ART treatment is a continuous process involving several key stages, typically including: controlled ovarian stimulation, trigger, oocyte retrieval, embryo culture, embryo transfer, and final pregnancy confirmation. Within this precisely timed sequence, the “trigger day” represents a critical juncture in ART treatment, marking the administration of human chorionic gonadotropin to induce final oocyte maturation prior to retrieval. This phase constitutes the culmination of weeks of hormonal stimulation and monitoring, representing a period of peak psychological stress and physiological activation that may significantly influence neural processing, sleep architecture, and emotional regulation. The temporal specificity of this intervention provides a unique opportunity to examine acute neurobiological responses to treatment-related stress in a standardized clinical context, as studies have shown sharp elevations in cortisol and sympathetic activity during this stage [ 22 ].

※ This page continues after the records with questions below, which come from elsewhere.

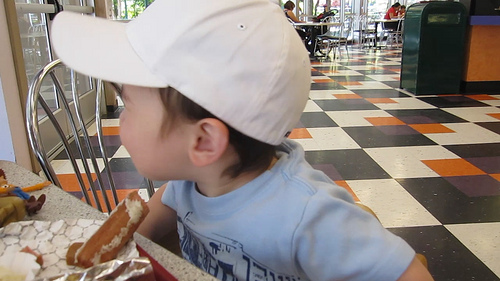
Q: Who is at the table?
A: A little boy.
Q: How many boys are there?
A: One.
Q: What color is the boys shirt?
A: Blue.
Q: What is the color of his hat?
A: White.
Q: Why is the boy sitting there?
A: He is eating.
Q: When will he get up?
A: When he's done eating.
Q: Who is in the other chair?
A: Noone.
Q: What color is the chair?
A: Grey.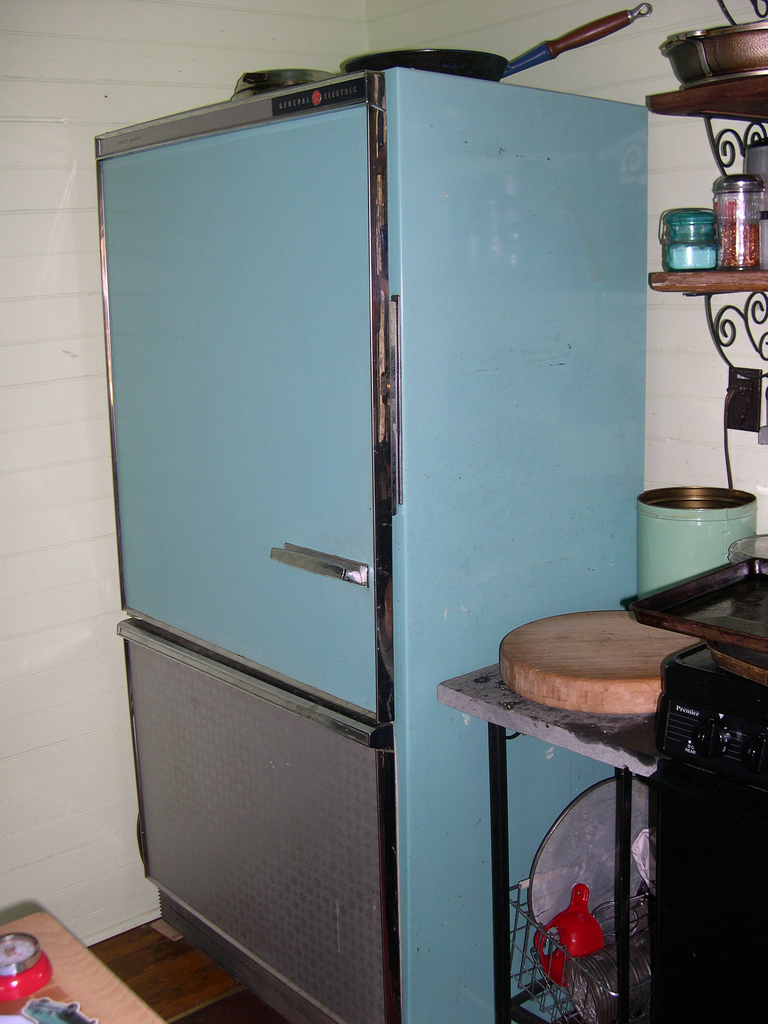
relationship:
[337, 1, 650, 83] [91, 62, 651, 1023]
skillet on fridge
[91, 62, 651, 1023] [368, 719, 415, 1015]
fridge has line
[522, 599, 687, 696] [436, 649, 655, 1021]
tray on table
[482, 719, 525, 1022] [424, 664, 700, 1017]
leg of table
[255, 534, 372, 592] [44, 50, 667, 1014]
handle on fridge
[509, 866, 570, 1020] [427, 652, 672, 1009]
basket on table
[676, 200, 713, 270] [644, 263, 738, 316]
bottle on shelf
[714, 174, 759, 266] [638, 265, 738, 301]
bottle on shelf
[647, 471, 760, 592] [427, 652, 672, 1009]
jar on table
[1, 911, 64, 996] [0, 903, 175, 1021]
clock on table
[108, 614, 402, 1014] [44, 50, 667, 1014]
drawer on fridge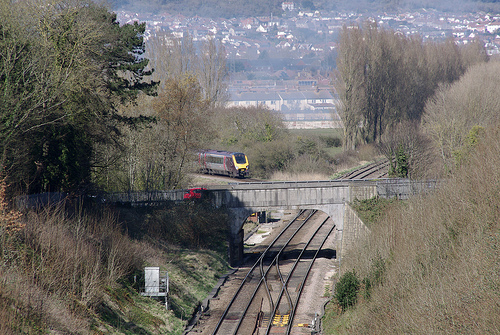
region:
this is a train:
[214, 150, 247, 175]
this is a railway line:
[242, 245, 292, 328]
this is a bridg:
[267, 182, 341, 203]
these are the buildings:
[233, 22, 325, 66]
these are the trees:
[15, 52, 177, 182]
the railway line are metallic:
[257, 278, 302, 333]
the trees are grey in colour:
[411, 210, 493, 313]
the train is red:
[187, 188, 204, 198]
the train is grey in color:
[206, 152, 227, 175]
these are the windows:
[202, 155, 224, 162]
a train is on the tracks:
[193, 145, 249, 182]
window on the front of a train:
[234, 152, 246, 163]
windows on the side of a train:
[190, 152, 221, 165]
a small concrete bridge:
[66, 175, 433, 264]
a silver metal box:
[143, 263, 161, 296]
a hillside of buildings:
[99, 3, 499, 121]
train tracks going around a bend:
[212, 136, 439, 334]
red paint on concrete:
[179, 184, 206, 202]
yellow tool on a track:
[267, 311, 290, 328]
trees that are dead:
[330, 22, 491, 162]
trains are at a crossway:
[205, 137, 360, 332]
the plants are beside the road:
[402, 206, 482, 334]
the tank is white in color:
[133, 255, 199, 334]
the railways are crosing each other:
[242, 233, 304, 320]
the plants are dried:
[391, 255, 439, 305]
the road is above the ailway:
[231, 175, 369, 223]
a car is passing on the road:
[184, 176, 228, 206]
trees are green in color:
[19, 48, 109, 151]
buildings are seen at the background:
[241, 25, 313, 90]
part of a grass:
[394, 241, 435, 306]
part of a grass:
[376, 221, 436, 279]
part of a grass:
[337, 230, 398, 289]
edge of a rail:
[303, 279, 317, 307]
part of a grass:
[362, 264, 398, 296]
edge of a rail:
[256, 269, 276, 313]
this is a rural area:
[35, 15, 461, 306]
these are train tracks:
[233, 230, 341, 311]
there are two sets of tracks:
[228, 254, 311, 316]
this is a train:
[190, 128, 272, 185]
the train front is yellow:
[217, 125, 253, 181]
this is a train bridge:
[145, 177, 326, 273]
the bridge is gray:
[234, 177, 365, 218]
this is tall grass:
[382, 169, 438, 323]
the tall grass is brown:
[386, 205, 493, 315]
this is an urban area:
[241, 5, 397, 107]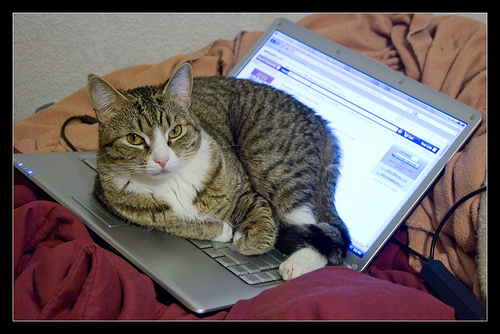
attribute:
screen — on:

However, current understanding of the functional brain responses at this specific clinical moment remains limited. For instance, while studies utilizing structural MRI have explored the long-term association between pre-conceptional brain structure and conception likelihood [ 23 ], thereby advancing our knowledge of stable neural traits, such approaches have yet to capture the acute, state-dependent functional brain changes triggered by events like the “trigger day” within the treatment cycle. Consequently, applying real-time hemodynamic techniques such as fNIRS to investigate the immediate neurocognitive impact of ART procedures represents a worthwhile direction for further exploration.
Based on this rationale, the present study employs fNIRS technology, focusing on the “trigger day” as a key clinical time point, with the following specific aims: (1) characterize brain activation patterns in infertility patients on trigger day using fNIRS technology during cognitive challenge; (2) examine associations between cortical hemodynamic responses and sleep quality and emotional states; and (3) investigate the relationship between infertility characteristics (duration, type) and neural activation patterns. By elucidating the neurobiological underpinnings of cognitive-emotional dysfunction during critical phases of ART, this research provides empirical evidence for developing personalized neurobiological interventions and optimizing psychological support strategies for infertility patients.